Une fois par an, la Fondation organise la venue d'une trentaine de spécialistes qui traitent jusqu'à 1.800 personnes en quelques jours.
- Symbolique-
Chaque jour, 50 à 100 patients se rendent au centre. Certains marchent des heures.
D'autres viennent à trois sur un vélo comme Cristobal Quilelli, qui a pédalé trois heures pour emmener sa femme et sa fille de 4 ans, souffrant de fièvre et de toux.

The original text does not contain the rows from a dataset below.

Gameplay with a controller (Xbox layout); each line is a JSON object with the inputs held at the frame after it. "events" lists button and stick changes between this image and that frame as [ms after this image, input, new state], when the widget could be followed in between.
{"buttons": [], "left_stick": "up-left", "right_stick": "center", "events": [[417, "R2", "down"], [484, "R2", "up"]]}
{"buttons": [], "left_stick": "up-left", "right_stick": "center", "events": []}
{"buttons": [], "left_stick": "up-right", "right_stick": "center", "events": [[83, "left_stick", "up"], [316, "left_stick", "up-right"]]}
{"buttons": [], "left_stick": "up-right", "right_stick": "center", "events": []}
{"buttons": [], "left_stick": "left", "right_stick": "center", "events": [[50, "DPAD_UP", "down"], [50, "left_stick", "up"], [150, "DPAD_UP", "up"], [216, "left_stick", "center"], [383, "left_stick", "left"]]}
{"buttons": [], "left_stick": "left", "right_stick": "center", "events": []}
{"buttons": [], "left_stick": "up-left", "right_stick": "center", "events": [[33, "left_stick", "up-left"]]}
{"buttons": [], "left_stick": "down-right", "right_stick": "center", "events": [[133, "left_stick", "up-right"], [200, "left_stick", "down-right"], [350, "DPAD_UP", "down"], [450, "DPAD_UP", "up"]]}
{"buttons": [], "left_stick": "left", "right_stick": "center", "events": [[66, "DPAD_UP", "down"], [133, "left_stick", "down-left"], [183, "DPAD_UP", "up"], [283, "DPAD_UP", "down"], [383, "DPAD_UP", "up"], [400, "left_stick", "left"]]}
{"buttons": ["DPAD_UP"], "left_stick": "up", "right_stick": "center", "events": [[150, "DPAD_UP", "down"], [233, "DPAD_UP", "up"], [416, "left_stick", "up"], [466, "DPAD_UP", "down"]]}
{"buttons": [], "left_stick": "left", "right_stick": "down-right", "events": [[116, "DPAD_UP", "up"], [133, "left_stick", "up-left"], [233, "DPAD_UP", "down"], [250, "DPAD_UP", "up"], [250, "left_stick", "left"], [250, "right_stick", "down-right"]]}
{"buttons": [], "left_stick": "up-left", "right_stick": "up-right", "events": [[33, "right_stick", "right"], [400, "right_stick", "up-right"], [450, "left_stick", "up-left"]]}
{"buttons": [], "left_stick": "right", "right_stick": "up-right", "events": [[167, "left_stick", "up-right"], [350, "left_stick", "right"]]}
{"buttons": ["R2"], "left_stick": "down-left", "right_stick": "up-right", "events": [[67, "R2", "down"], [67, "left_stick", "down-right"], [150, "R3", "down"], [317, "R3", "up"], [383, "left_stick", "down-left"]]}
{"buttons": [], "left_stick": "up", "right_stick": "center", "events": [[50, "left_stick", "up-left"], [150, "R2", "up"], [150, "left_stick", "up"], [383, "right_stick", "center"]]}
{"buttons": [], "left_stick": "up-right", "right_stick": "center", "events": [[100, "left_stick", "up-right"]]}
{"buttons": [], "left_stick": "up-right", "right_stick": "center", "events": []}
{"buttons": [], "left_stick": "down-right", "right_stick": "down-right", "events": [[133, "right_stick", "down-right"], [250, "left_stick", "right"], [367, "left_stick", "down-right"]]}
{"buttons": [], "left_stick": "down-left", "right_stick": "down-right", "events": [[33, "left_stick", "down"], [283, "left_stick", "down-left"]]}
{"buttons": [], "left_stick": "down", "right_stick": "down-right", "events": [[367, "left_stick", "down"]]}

Parfois, un bus entier débarque après des heures de piste.
Domingo Antonio, 69 ans, et Felix Gutierrez, 73 ans, ont effectué une journée de voyage la veille, ont dormi dans l'enceinte de l'hopital pour consulter un médecin le lendemain, l'un pour des problèmes au rein, coeur et prostate, l'autre pour des douleurs articulaires.
A la pharmacie du centre, Alvaro Leal leur donne gratuitement les médicaments. "On demande une participation symbolique pour chaque consultation (moins d'un dollar) mais on ne refuse personne. Ca permet d'acheter de l'eau de javel et des stylos", explique-t-il.
La France, un des principaux partenaires, donne 600.000 euros par an. Objectif : aider des populations démunies et défendre "les populations indigènes". "Nous devons protéger leurs langues, leurs coutumes et... leur santé", explique l'ambassadeur de France, Romain Nadal.
En 2021, 8.925 personnes dont 2.910 indigènes (32.6%) ont été soignées par la Fondation.
Avec le temps, celle-ci a étendu son influence au-delà de La Milagrosa, fournissant médicaments, appareils médicaux, formations et internet aux dispensaires locaux.
"Ici, j'ai pleuré, j'ai souffert", raconte Marlene Campos, infirmière à La Urbana, village enclavé sur l'Orénoque.
Grâce à la Fondation, elle soigne de nombreux patients qu'elle était obligée auparavant de renvoyer vers l'hôpital de Caicara à plusieurs heures de voiture.
"Quand je suis arrivée je voulais partir. Maintenant, je me sens utile. J'ai demandé à rester une année de plus".